- DOCUMENT EXCERPT -
## start

ActivityPub (deprecated)

The activity pub defines a server-to-server federation protocol to share information between decentralized instances and will be the main komponent for the gradido community federation.

At first we asume a gradido community as an ActivityPub user. A user is represented by "actors" via the users's accounts on servers. User's accounts on different servers corrsponds to different actors, which means community accounts on different servers corrsponds to different communities.

Every community (actor) has an:

  • inbox: to get messages from the world
  • outbox: to send messages to others

and are simple endpoints or just URLs, which are described in the ActivityStream of each ActivityPub community.

Open Decision:

It has to be decided, if the Federation will work with an internal or with external ActivityPub-Server, as shown in the picture below:

FederationActivityPub

The Variant A with an internal server contains the benefit to be as independent as possible from third party service providers and will not cause additional hosting costs. But this solution will cause the additional efforts of impementing an ActivityPub-Server in the gradido application and the responsibility for this component.

## end

- DATASET EXCERPTS -
## start

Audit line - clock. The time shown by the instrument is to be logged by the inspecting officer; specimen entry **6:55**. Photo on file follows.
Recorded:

## end
## start

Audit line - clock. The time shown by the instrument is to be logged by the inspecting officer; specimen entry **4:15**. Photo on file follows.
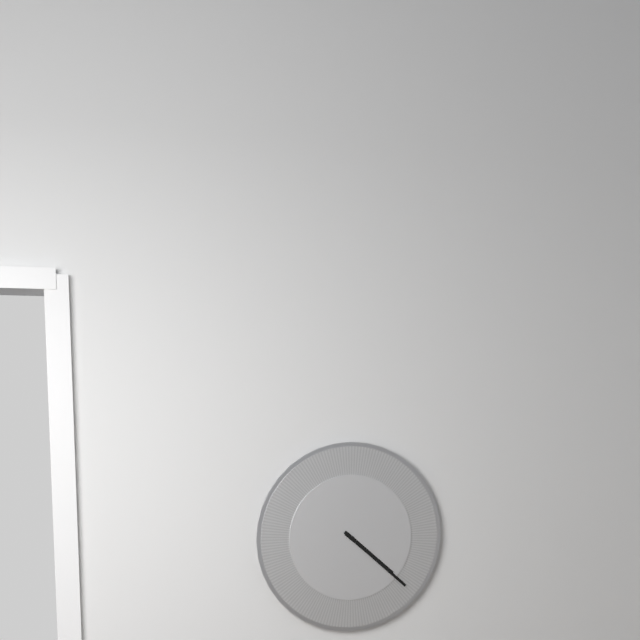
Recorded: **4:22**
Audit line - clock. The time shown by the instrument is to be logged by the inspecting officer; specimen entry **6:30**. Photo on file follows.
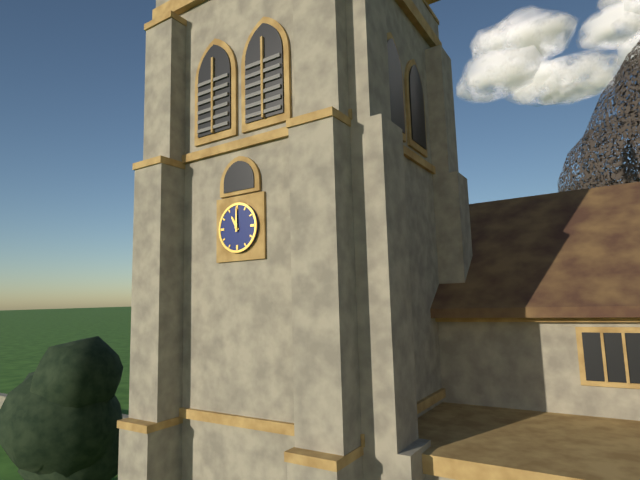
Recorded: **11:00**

## end

- TO DO -
Decide whether each statement below agrees with the ActivityPub excerpt, answering yes or no and quoting the words of the excerpt that decide it. 1. Each community uses its inbox to send messages to others. 2. Variant A, with an internal server, would not add hosting costs. 3. The choice between an internal and an external ActivityPub server has already been made.

- TASK RESULT -
1. No: "inbox: to get messages from the world"
2. Yes: "will not cause additional hosting costs"
3. No: "It has to be decided, if the Federation will work with an internal or with external ActivityPub-Server"